[Extracted records]
┄┄┄┄┄┄
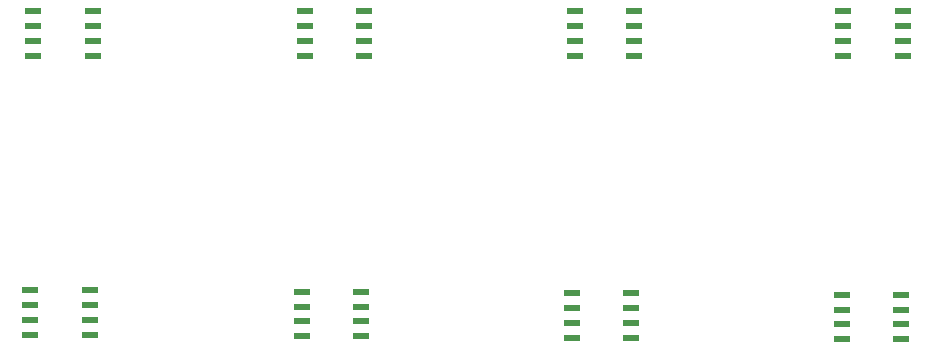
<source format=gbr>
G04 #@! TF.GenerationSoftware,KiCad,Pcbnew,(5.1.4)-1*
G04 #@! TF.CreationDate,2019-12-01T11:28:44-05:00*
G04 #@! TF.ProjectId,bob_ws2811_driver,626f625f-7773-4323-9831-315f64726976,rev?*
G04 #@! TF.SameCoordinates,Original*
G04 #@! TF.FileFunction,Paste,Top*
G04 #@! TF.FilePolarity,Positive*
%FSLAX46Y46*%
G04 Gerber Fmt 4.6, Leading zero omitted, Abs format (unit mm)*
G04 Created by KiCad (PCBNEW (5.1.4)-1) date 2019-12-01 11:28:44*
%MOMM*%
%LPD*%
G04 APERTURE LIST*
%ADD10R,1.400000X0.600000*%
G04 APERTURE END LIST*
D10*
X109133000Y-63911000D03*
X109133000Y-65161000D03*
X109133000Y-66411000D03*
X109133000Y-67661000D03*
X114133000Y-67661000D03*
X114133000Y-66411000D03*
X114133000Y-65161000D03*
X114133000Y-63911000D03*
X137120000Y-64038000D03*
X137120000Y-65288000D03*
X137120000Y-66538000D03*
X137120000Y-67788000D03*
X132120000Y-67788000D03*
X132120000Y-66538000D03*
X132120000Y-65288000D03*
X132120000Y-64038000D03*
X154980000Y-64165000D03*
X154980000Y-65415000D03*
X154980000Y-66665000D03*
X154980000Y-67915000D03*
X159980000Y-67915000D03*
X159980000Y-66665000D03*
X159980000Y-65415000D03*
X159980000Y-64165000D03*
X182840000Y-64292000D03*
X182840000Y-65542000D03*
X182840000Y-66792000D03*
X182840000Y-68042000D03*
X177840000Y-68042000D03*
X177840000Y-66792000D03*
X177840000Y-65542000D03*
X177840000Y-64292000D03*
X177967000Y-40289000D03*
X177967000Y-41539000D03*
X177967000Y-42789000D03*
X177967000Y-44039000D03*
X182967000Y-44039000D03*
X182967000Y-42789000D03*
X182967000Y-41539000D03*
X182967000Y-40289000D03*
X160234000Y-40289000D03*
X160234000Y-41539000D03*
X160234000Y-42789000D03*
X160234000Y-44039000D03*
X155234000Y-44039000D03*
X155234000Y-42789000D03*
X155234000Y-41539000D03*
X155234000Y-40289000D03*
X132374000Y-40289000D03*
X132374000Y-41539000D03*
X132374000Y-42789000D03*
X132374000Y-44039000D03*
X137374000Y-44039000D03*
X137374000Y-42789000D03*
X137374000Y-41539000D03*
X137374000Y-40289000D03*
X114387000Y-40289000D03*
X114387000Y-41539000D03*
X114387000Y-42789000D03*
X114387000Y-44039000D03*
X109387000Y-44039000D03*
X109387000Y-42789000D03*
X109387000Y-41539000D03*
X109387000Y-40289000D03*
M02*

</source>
┄┄┄┄┄┄
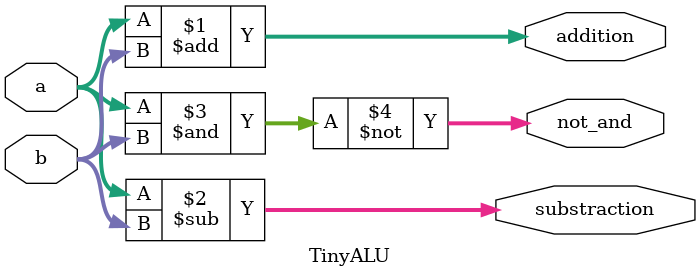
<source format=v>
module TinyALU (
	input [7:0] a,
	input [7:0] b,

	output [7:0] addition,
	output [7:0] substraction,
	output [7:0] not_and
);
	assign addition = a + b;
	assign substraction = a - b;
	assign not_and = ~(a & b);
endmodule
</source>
┄┄┄┄┄┄
[TASK BRIEF]: Your task for the entries above: copy exactly the span starting with the line with "X109133000Y-63911000D03*" and going on through the line with "X177840000Y-68042000D03*", both lines included, and nothing else.

[TASK RESULT]:
X109133000Y-63911000D03*
X109133000Y-65161000D03*
X109133000Y-66411000D03*
X109133000Y-67661000D03*
X114133000Y-67661000D03*
X114133000Y-66411000D03*
X114133000Y-65161000D03*
X114133000Y-63911000D03*
X137120000Y-64038000D03*
X137120000Y-65288000D03*
X137120000Y-66538000D03*
X137120000Y-67788000D03*
X132120000Y-67788000D03*
X132120000Y-66538000D03*
X132120000Y-65288000D03*
X132120000Y-64038000D03*
X154980000Y-64165000D03*
X154980000Y-65415000D03*
X154980000Y-66665000D03*
X154980000Y-67915000D03*
X159980000Y-67915000D03*
X159980000Y-66665000D03*
X159980000Y-65415000D03*
X159980000Y-64165000D03*
X182840000Y-64292000D03*
X182840000Y-65542000D03*
X182840000Y-66792000D03*
X182840000Y-68042000D03*
X177840000Y-68042000D03*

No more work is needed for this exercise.